Thursday, May 30, 2019

Ken Keseys One Flew Over the Cuckoos Nest :: One Flew Over Cuckoos Nest

tidy sum Kesey and One Flew Over the Cuckoos Nest        One Flew Over the Cuckoos Nest, with its meaningful message of individualism, was an extremely influential novel during the 1960s.  In addition, its author, Ken Kesey, played a significant role in the development of the counterculture of the 60s this included all people who did not conform to societys standards, experimented in drugs, and just lived their lives in an outlaw(a) manner.  Ken Kesey had many significant experiences that enabled him to create One Flew Over the Cuckoos Nest.  As a result of his entrance into the creative writing program at Stanford University in 1959 (Ken 1), Kesey moved to Perry Lane in Menlo Park.  It was there that he and other writers first experimented with psychedelic drugs.  After living at Perry Lane for a while, Keseys friend, Vik Lovell, informed him close to experiments at a local V.A. hospital in which volunteers were paid to take mi nd-altering drugs (Wolfe 321).
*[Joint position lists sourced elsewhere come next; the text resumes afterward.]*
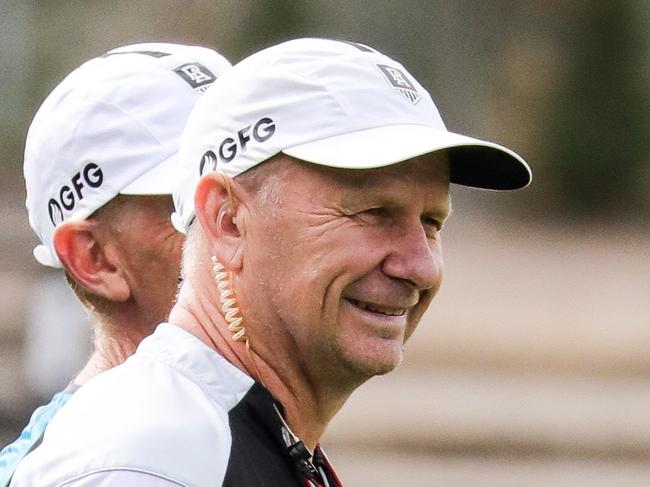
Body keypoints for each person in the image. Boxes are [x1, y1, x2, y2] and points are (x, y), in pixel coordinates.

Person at [10, 38, 531, 487]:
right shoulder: (148, 463)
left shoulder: (244, 434)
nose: (421, 266)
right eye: (372, 212)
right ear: (228, 220)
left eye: (433, 223)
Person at [0, 42, 231, 486]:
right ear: (95, 259)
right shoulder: (107, 467)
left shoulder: (235, 424)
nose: (243, 223)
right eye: (189, 204)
Keseys experiences at the hospital were his first step towards writing Cuckoos Nest.  Upon experimenting the set up of the then little-known drug, LSD, ...he was in a realm of consciousness he had never dreamed of before and it was not a dream or delirium moreover part of his awareness (322).  This awareness caused him to believe that these psychedelic drugs could enable him to see things the way they were truly meant to be seen.        After working as a test subject for the hospital, Kesey was able to get a job working as a psychiatric aide.  This was the next significant factor in writing the book.  sometimes he would go to work high on acid (LSD) (323).  By doing so, he was able to understand the pain felt by the patients on the ward. In addition, the job allowed him to examine everything that went on within the confines of the hospital.  From these things, Kesey obtained exceptional insigh t for writing One Flew Over the Cuckoos Nest.  To make the novel seem as possible as possible, he loosely based the characters on the personalities of people in the ward also, his use of drugs while writing allowed him to make scenes such as head word Bromdens (The Chief is the narrator of the story.